[Objetivo proposto]
Reproduza fielmente, do texto sobre os fogos no Alentejo apresentado abaixo, o trecho compreendido entre "Dantes os fogos" e "recorriam ao fogo.", incluindo este último.

[Documento de origem]
Dantes os fogos eram ateados por cabreiros, que pastavam rebanhos de cabras , os animais que melhor transitavam naquelas condições .Isto para possibilitar o reaparecimento de “renovo “ do qual as cabras se alimentavam
Outras vezes os fogos eram ateados por foragidos ,não raro pessoas de bem fugidas á justiça por motivos politico/religiosos Para se defenderem reagrupavam-se e recorriam ao fogo.
. O Alentejo é ,pois , no estado bravio , altamente combustível .O fogo produzido por musgos e tojos e outros materiais , desenvolvem um tal calor que tudo mata e reduz a cinzas .Como forma de expressar a violência do seu calor havia, entre nós , a convicção de que até fazia estalar as pedras

III—Os açambarcadores de terras , desconhecendo este comportamento regressivo do meio , porque pouco habitual noutras paragens , ficavam surpreendidos perante a necessidade de mobilizar os solos .Pensando que bastaria adquirir terras para , sem mais custos recolher os frutos pendentes , designadamente a cortiça pela qual têm especial apetência , acabavam por concluir que havia custos de manutenção . . Depressa se aperceberam que detendo a terra obtinha a dependência das gentes das aldeias Pô-las a proceder ás desmatações e mobilizações ,do sub coberto , tem sido uma pratica comum desde há mais de um século , acintosamente regulamentada por leis de Cavaco Silva .A terra é mobilizada e , com isso , afastado perigo de incêndios recebendo ainda uma grande participação monetária .P ara alem da totalidade das receitas, com origem nos montados , das quais sobressai as da cortiça que são muitos milhões anuais .

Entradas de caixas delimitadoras
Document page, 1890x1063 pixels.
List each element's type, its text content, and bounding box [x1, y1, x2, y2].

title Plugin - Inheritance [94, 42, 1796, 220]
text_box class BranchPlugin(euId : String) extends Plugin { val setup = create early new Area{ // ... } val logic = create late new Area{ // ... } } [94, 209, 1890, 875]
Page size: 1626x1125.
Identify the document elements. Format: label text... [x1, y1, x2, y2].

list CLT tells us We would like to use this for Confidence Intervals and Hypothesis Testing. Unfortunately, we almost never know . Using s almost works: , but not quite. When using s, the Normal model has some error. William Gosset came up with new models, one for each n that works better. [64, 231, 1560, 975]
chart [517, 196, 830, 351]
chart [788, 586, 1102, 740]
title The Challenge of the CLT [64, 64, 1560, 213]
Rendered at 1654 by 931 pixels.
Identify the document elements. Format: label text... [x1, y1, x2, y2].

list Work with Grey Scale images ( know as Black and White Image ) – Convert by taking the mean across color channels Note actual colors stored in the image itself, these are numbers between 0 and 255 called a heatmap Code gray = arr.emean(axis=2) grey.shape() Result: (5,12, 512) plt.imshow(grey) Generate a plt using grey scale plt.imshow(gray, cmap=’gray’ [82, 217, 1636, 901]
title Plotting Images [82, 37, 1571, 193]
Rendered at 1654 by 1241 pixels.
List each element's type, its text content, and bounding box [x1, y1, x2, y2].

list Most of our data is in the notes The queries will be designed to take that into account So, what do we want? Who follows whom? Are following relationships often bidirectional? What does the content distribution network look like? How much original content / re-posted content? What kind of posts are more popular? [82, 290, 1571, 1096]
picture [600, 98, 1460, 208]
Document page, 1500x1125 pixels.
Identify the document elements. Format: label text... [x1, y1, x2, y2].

[Resolução do exercício]
Dantes os fogos eram ateados por cabreiros, que pastavam rebanhos de cabras , os animais que melhor transitavam naquelas condições .Isto para possibilitar o reaparecimento de “renovo “ do qual as cabras se alimentavam
Outras vezes os fogos eram ateados por foragidos ,não raro pessoas de bem fugidas á justiça por motivos politico/religiosos Para se defenderem reagrupavam-se e recorriam ao fogo.